I have been fasting for 40 days and I am hungry. My body has been craving some fresh fruit and veggies. As I looked in my fridge looking for those very things , I realized, "oh yeah I don't have anything in here." So I stood with the door open looking at a completely empty fridge and laughed out loud and said," God I would really love some fresh veggies and fruit right now, please provide a way for this." I more less said it as like a wish not a prayer. Then I thought again to myself , well I can wait a few more days then my tax money should be in the account. And there it was.

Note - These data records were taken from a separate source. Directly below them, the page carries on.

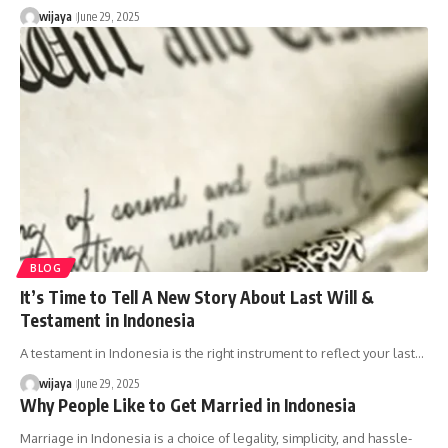
wijaya
June 29, 2025
BLOG
It’s Time to Tell A New Story About Last Will &
Testament in Indonesia
A testament in Indonesia is the right instrument to reflect your last…
wijaya
June 29, 2025
Why People Like to Get Married in Indonesia
Marriage in Indonesia is a choice of legality, simplicity, and hassle-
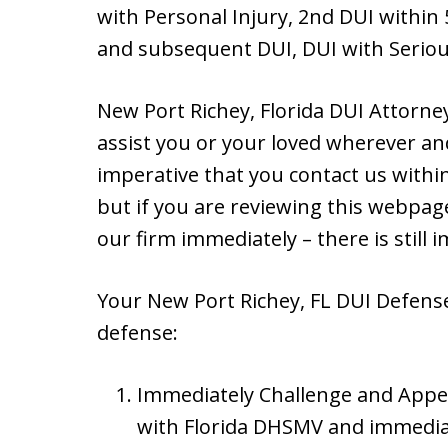
with Personal Injury, 2nd DUI within 
and subsequent DUI, DUI with Seriou
New Port Richey, Florida DUI Attorne
assist you or your loved wherever and
imperative that you contact us within 
but if you are reviewing this webpage
our firm immediately – there is still
Your New Port Richey, FL DUI Defense 
defense:
Immediately Challenge and Appe
with Florida DHSMV and immedia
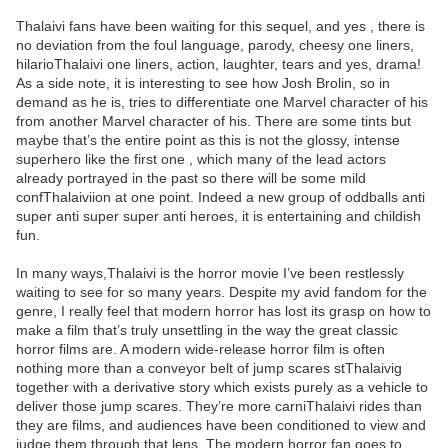
Thalaivi fans have been waiting for this sequel, and yes , there is
no deviation from the foul language, parody, cheesy one liners,
hilarioThalaivi one liners, action, laughter, tears and yes, drama!
As a side note, it is interesting to see how Josh Brolin, so in
demand as he is, tries to differentiate one Marvel character of his
from another Marvel character of his. There are some tints but
maybe that’s the entire point as this is not the glossy, intense
superhero like the first one , which many of the lead actors
already portrayed in the past so there will be some mild
confThalaiviion at one point. Indeed a new group of oddballs anti
super anti super super anti heroes, it is entertaining and childish
fun.
In many ways,Thalaivi is the horror movie I’ve been restlessly
waiting to see for so many years. Despite my avid fandom for the
genre, I really feel that modern horror has lost its grasp on how to
make a film that’s truly unsettling in the way the great classic
horror films are. A modern wide-release horror film is often
nothing more than a conveyor belt of jump scares stThalaivig
together with a derivative story which exists purely as a vehicle to
deliver those jump scares. They’re more carniThalaivi rides than
they are films, and audiences have been conditioned to view and
judge them through that lens. The modern horror fan goes to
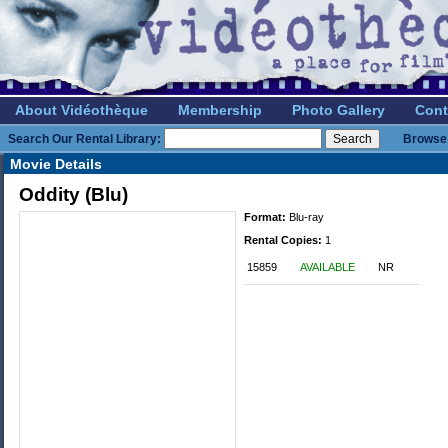
About Vidéothèque
Membership
Photo Gallery
Cont
Search Our Rental Library:
Browse 
Movie Details
Oddity (Blu)
Format:
Blu-ray
Rental Copies:
1
15859
AVAILABLE
NR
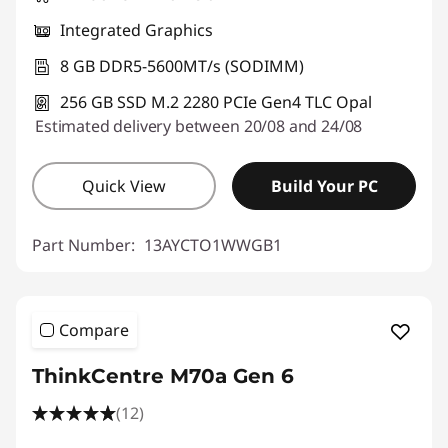
Integrated Graphics
8 GB DDR5-5600MT/s (SODIMM)
256 GB SSD M.2 2280 PCIe Gen4 TLC Opal
Estimated delivery between 20/08 and 24/08
Quick View
Build Your PC
Part Number:
13AYCTO1WWGB1
Compare
ThinkCentre M70a Gen 6
(12)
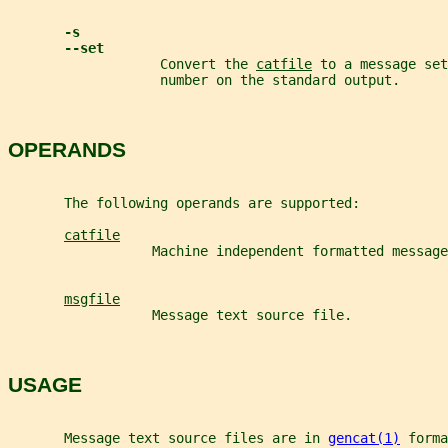
-s
--set
                   Convert the 
catfile
 to a message set
                   number on the standard output.
OPERANDS
       The following operands are supported:
catfile
                  Machine independent formatted message
msgfile
                  Message text source file.
USAGE
       Message text source files are in 
gencat(1)
 forma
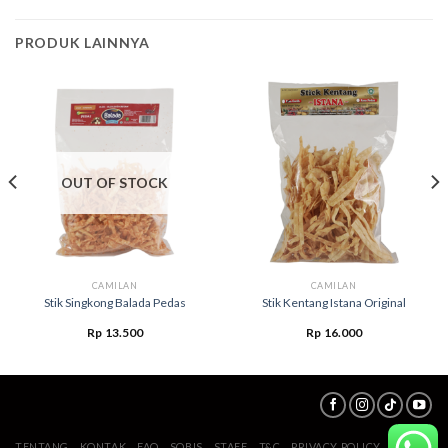
PRODUK LAINNYA
OUT OF STOCK
CAMILAN
CAMILAN
Stik Singkong Balada Pedas
Stik Kentang Istana Original
Rp
13.500
Rp
16.000
TENTANG
KONTAK
FAQ
SOBIS
STAFF
T&C
PRIVACY POLICY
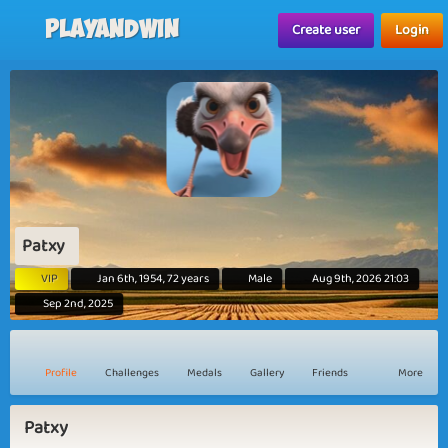
Playandwin
Create user
Login
Patxy
VIP
Jan 6th, 1954, 72 years
Male
Aug 9th, 2026 21:03
Sep 2nd, 2025
Profile
Challenges
Medals
Gallery
Friends
More
Patxy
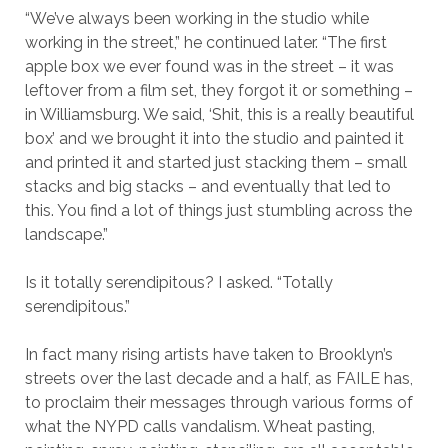
“We’ve always been working in the studio while
working in the street,” he continued later. “The first
apple box we ever found was in the street – it was
leftover from a film set, they forgot it or something –
in Williamsburg. We said, ‘Shit, this is a really beautiful
box’ and we brought it into the studio and painted it
and printed it and started just stacking them – small
stacks and big stacks – and eventually that led to
this. You find a lot of things just stumbling across the
landscape.”
Is it totally serendipitous? I asked. “Totally
serendipitous.”
In fact many rising artists have taken to Brooklyn’s
streets over the last decade and a half, as FAILE has,
to proclaim their messages through various forms of
what the NYPD calls vandalism. Wheat pasting,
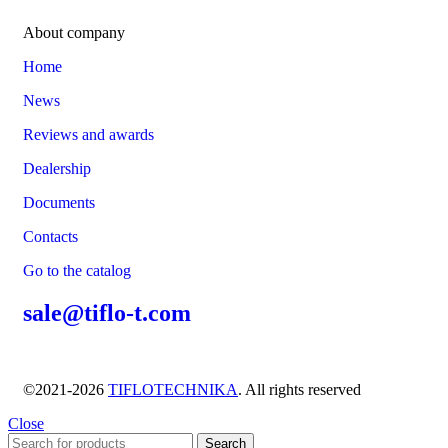
About company
Home
News
Reviews and awards
Dealership
Documents
Contacts
Go to the catalog
sale@tiflo-t.com
©2021-2026
TIFLOTECHNIKA
. All rights reserved
Close
Search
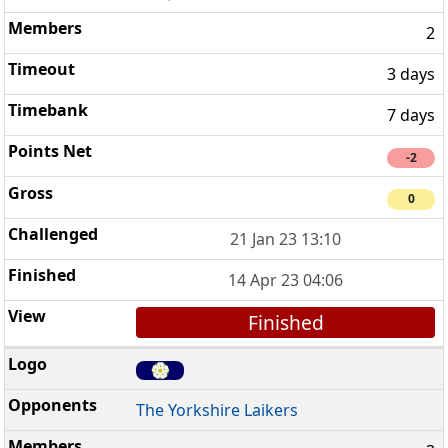
2
3 days
7 days
-2
0
21 Jan 23 13:10
14 Apr 23 04:06
Finished
The Yorkshire Laikers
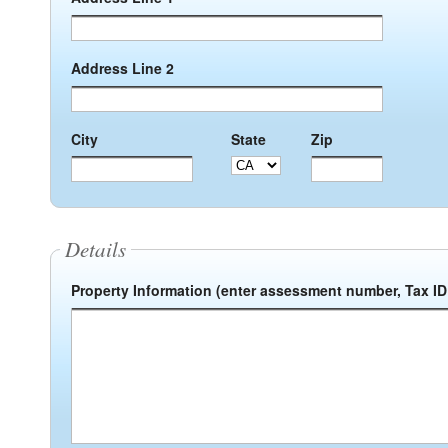
Address Line 2
City
State
Zip
Details
Property Information (enter assessment number, Tax ID 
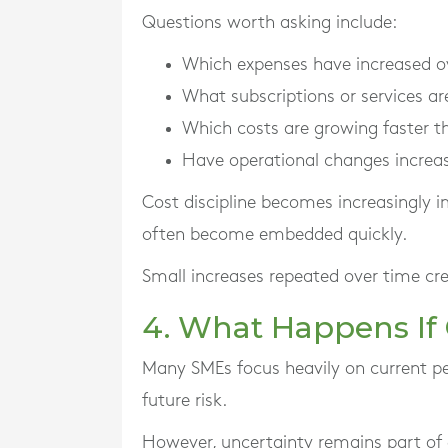
Questions worth asking include:
Which expenses have increased o
What subscriptions or services ar
Which costs are growing faster t
Have operational changes increa
Cost discipline becomes increasingly 
often become embedded quickly.
Small increases repeated over time cre
4. What Happens If
Many SMEs focus heavily on current pe
future risk.
However, uncertainty remains part of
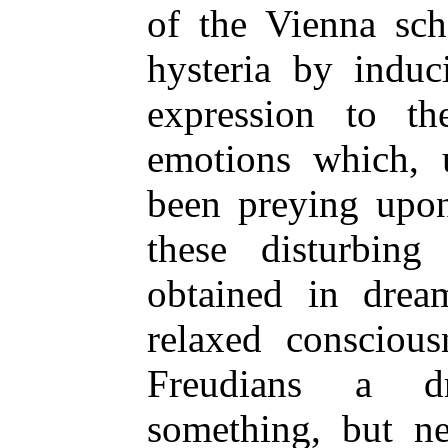
of the Vienna sch
hysteria by induc
expression to th
emotions which,
been preying upon
these disturbing
obtained in dream
relaxed conscious
Freudians a d
something, but ne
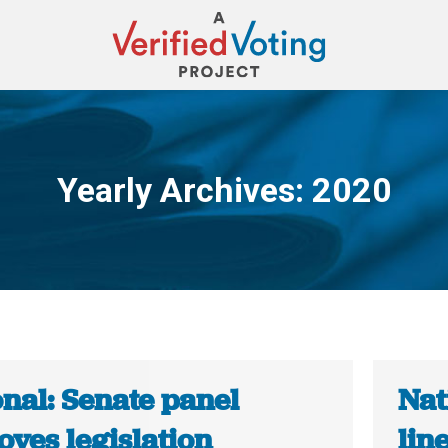
Yearly Archives:
2020
You are here:
nal: Senate panel
Nat
ves legislation
lin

I stood in awe today as I was beating myself senseless for my stupidity and said , "OH My God! You have given me the very thing I had asked for. Right there in front of my face and in my hands was the answer to a prayer that I didn't really take seriously . As I decided to throw in a few more punches at myself, I suddenly became calm and the tears stopped and then I just took one deep breath and I said out loud, " God , Thank you for answering me, and for giving me the very thing I had asked for. Thank you for the kindness of my brother who you asked to bless me. I then picked myself up and just let it all rest in the very fact that today, of all days God has given proof of his promises, of his love, in such a way that has impacted my life profoundly.

And finally, just because our GOD is just so cool and so loving he wanted to show me one more last thing to bless me before he commanded night to fall. I walked home in the rain after Easter dinner at the Steels house. Refreshed but chilled, I went in and changed my clothes then noticed that the sun started to shine and the sky was clearing. I took Tesla outside and as I turned the corner I noticed a very large RAINBOW, fully rich in it's colors, bowing over the hilltops of Hlinsko. I stood and stared at it in amazement and then I heard a whisper, " My Promises". The very symbol of God's promises rested on the entire city of Hlinsko and my
Heart. It is a great day to be alive and an even more greater day because Jesus, My Lord and Savior, My Redeemer, My Provider, My Everything; IS ALIVE and he lives in me. What more could a girl ask for.


 As Always, from the depths of my heart, I give you, all my love.